● QUOTED PASSAGE
____
Keay first come to India to fish trout in Kashmir in 1966, returned thereafter as a political correspondent with The Economist, and soon found an abundance of subjects in the country’s past that engaged him.
Excerpts from an interview to Mini Kapoor:
• Popular history in India was a lonely field when you first came to it. Now it’s rather more populated.
It’s becoming more interesting, yes. But I still think there’s a long way to go. Look at the reputation that Indian writers of fiction in English enjoy now. It’s hard to think of any Indians writing nonfiction who enjoy a comparable reputation, like Amitav Ghosh or Arundhati Roy. There’s still a tremendous field in nonfiction for Indian writers.
And I say Indian writers rather than Indian historians. Because academic historians, when they see a bit of good writing, they tend to be a bit suspicious. They think you’re trying to disguise the weakness of your argument or research. There is a certain amount of resistance to good writing, presentation. That’s a pity.
• Given your period of study, how does the current interrogation of Empire affect your work?
I have never written directly about the 19th century British Raj, it just doesn’t appeal to me. I was asked to do a book on it. And I only did it on the condition that I could write about what I was interested in, the contribution of European scholarship to the study of Indian history (India Discovered).
There are some books I have written which are set within that context (The Great Arc, Explorers of the Western Himalayas) but they weren’t directly about British rule in India.
Unlike a lot of British writers I have no family connections with the Raj. I have no particular sympathy with the high period of Empire. The only period that interests me is the East India Company (The Honourable Company).
• And now you will concentrate on the 20th century.
First I have to write a history of China. After that I return to India. I want to write a 20th century history not just of India, but also Pakistan, Bangladesh, Nepal, Sri Lanka.
I have written two other 20th century histories — one of the Middle East (Sowing the Wind), the other of the Far East (Last Post). So this would complete a neat little Asian 20th century trilogy. It will be 2008 before I can start, and 2010 or 2011 before it comes out.
____
● DATASET ROWS
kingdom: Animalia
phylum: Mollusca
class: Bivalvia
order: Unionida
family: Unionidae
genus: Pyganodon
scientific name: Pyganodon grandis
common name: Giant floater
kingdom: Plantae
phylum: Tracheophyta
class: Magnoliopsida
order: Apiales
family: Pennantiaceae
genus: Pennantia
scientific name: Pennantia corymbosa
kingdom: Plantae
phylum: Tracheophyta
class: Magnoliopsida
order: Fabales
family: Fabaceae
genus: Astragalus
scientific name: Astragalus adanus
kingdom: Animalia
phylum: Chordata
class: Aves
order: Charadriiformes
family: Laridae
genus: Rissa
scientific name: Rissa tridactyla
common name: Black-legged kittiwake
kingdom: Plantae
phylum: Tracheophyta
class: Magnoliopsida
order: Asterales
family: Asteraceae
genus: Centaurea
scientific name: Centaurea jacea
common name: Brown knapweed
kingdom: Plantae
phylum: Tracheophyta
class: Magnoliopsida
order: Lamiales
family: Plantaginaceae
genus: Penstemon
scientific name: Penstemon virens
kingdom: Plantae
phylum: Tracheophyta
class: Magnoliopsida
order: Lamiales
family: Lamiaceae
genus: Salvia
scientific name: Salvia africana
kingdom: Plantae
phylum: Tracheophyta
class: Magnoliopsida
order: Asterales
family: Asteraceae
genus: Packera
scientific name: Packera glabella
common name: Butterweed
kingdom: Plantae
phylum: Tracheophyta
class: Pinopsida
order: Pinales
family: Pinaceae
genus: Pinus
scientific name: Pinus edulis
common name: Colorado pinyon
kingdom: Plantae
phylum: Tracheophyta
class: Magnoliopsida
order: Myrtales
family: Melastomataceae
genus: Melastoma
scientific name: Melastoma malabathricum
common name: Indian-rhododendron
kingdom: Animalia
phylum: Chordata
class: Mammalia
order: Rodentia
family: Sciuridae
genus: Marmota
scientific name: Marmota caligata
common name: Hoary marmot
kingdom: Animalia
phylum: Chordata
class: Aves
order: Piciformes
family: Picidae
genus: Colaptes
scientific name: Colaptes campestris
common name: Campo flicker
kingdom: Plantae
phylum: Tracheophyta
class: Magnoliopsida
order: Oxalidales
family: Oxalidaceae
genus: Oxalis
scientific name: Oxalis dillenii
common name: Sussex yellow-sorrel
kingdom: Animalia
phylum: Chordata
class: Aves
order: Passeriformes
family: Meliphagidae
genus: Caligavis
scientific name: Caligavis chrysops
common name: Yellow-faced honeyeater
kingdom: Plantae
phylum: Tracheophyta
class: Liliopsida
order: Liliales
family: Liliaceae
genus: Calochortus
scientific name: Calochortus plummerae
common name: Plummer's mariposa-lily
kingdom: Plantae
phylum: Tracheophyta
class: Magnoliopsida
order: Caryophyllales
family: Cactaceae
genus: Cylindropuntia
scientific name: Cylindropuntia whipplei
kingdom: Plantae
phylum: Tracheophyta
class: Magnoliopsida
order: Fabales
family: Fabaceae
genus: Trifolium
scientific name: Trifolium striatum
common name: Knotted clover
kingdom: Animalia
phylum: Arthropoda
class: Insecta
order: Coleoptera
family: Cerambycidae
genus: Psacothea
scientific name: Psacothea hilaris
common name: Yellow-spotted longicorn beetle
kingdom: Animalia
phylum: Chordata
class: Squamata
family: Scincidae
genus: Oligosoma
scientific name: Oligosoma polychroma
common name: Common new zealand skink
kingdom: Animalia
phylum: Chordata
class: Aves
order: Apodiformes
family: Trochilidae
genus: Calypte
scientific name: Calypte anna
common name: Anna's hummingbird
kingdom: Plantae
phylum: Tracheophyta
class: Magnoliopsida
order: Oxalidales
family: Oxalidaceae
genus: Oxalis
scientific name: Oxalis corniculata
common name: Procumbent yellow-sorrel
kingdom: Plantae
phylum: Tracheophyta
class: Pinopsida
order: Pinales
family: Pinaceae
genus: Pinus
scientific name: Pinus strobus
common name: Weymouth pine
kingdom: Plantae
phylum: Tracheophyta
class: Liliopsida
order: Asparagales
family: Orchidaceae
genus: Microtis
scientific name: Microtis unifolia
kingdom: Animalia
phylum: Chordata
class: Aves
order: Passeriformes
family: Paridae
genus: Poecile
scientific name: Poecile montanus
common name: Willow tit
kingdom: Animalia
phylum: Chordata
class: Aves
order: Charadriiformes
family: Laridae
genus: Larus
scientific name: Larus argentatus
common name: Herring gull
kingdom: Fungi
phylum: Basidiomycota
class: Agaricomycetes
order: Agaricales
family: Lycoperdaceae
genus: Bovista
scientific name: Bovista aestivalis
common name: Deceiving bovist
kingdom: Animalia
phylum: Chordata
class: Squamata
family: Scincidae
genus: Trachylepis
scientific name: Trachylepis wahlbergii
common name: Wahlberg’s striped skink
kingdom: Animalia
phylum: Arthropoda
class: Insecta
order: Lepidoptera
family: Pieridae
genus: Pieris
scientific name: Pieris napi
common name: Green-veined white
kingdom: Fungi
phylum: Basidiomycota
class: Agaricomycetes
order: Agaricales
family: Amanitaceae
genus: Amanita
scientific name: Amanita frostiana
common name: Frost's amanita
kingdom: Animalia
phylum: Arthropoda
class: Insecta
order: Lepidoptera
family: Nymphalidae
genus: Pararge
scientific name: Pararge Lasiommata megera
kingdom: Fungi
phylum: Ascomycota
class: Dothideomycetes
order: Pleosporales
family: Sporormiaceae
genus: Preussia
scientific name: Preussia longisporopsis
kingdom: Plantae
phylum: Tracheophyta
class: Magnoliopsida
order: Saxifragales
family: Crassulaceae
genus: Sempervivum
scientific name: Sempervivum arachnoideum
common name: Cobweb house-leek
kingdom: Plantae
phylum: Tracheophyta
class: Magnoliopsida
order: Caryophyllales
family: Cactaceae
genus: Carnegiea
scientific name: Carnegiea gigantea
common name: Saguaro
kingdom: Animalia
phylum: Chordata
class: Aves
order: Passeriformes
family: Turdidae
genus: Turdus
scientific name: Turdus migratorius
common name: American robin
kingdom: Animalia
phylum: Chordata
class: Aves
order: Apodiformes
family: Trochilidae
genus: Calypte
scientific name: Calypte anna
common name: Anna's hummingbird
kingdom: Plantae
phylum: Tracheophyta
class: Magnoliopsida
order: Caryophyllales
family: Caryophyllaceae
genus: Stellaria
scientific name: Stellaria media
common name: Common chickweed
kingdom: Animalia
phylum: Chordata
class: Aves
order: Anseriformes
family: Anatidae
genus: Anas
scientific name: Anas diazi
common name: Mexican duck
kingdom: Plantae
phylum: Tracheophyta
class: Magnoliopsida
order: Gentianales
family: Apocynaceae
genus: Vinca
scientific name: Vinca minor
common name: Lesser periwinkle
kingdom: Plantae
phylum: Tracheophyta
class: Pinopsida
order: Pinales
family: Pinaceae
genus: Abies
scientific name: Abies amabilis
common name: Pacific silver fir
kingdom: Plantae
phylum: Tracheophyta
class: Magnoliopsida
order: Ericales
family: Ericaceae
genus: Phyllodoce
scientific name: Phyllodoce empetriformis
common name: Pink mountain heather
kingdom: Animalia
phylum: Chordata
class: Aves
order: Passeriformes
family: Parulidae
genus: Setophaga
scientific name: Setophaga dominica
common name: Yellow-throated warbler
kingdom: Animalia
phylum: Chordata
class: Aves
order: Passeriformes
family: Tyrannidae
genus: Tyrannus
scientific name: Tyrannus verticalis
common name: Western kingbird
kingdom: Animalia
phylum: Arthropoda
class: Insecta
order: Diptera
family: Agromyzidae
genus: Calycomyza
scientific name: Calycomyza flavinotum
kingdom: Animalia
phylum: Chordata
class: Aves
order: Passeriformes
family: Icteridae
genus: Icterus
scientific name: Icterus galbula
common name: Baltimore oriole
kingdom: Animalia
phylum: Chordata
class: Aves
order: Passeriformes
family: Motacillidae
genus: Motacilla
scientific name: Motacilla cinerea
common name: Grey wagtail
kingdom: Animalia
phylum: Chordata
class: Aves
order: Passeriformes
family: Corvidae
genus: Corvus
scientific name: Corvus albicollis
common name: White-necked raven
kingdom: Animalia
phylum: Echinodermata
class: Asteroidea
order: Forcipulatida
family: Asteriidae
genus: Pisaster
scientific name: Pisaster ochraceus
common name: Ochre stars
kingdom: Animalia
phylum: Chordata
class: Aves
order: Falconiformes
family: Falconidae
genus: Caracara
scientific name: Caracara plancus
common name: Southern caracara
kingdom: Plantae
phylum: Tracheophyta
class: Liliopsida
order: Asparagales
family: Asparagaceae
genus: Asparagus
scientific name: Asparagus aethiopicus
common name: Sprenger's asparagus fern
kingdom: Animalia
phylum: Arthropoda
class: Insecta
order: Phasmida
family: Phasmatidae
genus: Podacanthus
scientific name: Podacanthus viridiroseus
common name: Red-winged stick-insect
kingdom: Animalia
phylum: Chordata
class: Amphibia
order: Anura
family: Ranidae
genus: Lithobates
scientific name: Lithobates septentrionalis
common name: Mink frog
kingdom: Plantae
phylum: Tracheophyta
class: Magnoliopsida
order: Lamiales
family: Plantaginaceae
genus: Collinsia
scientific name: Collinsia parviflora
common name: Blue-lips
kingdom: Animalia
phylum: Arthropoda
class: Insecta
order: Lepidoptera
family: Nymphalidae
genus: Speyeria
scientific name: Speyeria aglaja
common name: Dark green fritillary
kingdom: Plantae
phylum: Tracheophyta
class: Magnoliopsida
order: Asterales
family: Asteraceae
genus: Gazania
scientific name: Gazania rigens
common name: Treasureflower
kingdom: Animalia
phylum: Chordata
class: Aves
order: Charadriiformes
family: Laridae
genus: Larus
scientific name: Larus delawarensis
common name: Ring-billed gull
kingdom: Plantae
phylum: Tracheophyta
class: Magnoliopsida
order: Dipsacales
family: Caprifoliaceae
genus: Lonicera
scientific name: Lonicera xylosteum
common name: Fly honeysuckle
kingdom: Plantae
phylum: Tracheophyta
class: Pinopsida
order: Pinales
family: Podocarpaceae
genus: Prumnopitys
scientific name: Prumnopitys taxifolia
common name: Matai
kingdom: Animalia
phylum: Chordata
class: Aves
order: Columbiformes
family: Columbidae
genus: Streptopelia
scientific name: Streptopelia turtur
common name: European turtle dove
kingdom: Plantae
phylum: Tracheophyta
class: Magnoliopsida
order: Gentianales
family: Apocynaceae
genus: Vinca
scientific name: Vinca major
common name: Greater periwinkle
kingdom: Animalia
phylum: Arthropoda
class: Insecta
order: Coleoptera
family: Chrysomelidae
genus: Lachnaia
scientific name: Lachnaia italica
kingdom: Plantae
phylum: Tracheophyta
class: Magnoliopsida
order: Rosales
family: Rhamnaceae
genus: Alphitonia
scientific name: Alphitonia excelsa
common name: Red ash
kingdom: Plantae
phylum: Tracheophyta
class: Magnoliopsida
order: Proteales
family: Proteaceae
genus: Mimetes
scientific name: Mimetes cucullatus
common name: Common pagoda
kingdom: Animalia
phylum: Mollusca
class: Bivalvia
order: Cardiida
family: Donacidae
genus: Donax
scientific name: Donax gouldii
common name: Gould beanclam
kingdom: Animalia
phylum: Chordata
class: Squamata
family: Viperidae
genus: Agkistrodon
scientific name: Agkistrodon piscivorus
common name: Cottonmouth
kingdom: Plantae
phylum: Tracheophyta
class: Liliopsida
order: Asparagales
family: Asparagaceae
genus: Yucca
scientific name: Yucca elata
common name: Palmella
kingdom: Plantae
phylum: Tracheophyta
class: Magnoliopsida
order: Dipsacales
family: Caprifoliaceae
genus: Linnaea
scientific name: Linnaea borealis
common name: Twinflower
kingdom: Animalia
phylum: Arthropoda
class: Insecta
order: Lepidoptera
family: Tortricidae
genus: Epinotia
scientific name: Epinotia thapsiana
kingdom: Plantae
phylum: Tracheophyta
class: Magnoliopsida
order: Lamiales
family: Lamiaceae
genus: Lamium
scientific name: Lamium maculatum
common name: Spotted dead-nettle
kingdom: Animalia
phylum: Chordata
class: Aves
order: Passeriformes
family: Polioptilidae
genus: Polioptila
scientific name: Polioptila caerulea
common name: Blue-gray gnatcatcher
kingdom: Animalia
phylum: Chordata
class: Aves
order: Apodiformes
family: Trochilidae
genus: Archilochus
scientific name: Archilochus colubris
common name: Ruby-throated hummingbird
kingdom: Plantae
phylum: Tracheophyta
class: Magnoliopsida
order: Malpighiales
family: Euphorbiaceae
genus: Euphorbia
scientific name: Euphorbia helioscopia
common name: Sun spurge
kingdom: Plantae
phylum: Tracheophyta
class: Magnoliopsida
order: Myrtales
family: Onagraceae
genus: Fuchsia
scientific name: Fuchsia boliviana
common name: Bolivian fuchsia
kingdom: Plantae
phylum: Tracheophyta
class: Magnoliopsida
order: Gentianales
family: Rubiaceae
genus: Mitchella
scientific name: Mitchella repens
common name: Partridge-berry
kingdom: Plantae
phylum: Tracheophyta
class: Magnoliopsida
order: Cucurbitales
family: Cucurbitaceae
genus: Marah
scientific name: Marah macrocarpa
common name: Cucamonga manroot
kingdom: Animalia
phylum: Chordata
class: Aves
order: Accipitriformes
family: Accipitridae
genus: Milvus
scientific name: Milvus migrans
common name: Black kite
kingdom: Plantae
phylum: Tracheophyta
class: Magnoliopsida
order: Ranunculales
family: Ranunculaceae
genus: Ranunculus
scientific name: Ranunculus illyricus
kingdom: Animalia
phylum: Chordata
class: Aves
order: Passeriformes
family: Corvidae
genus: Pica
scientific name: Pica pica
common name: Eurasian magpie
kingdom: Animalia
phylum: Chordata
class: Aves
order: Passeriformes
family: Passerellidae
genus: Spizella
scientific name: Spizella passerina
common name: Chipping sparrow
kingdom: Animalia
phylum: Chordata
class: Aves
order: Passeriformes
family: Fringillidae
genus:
____
● WHAT IS ASKED
**A)** Print the part of the Keay interview that begins at the words "And I say Indian" and stops after "affect your work?".
**B)** Answer these questions from the Keay interview:
(i) What brought Keay to India the first time, in 1966?
(ii) What is the title of his 20th century history of the Middle East?
(iii) What book does he have to write before he returns to India?
**C)** Decide whether each statement agrees with the Keay interview:
(i) Keay has family connections with the Raj.
(ii) Keay says academic historians tend to be suspicious of good writing.
(iii) Keay expects to start his planned 20th century history of India and its neighbors in 2008.
The listing has no part in what follows.

● RESPONSES PER TASK
**A)**
And I say Indian writers rather than Indian historians. Because academic historians, when they see a bit of good writing, they tend to be a bit suspicious. They think you’re trying to disguise the weakness of your argument or research. There is a certain amount of resistance to good writing, presentation. That’s a pity.
• Given your period of study, how does the current interrogation of Empire affect your work?

**B)**
(i) To fish trout in Kashmir.
(ii) Sowing the Wind.
(iii) A history of China.

**C)**
(i) No: "Unlike a lot of British writers I have no family connections with the Raj."
(ii) Yes: "when they see a bit of good writing, they tend to be a bit suspicious."
(iii) Yes: "It will be 2008 before I can start"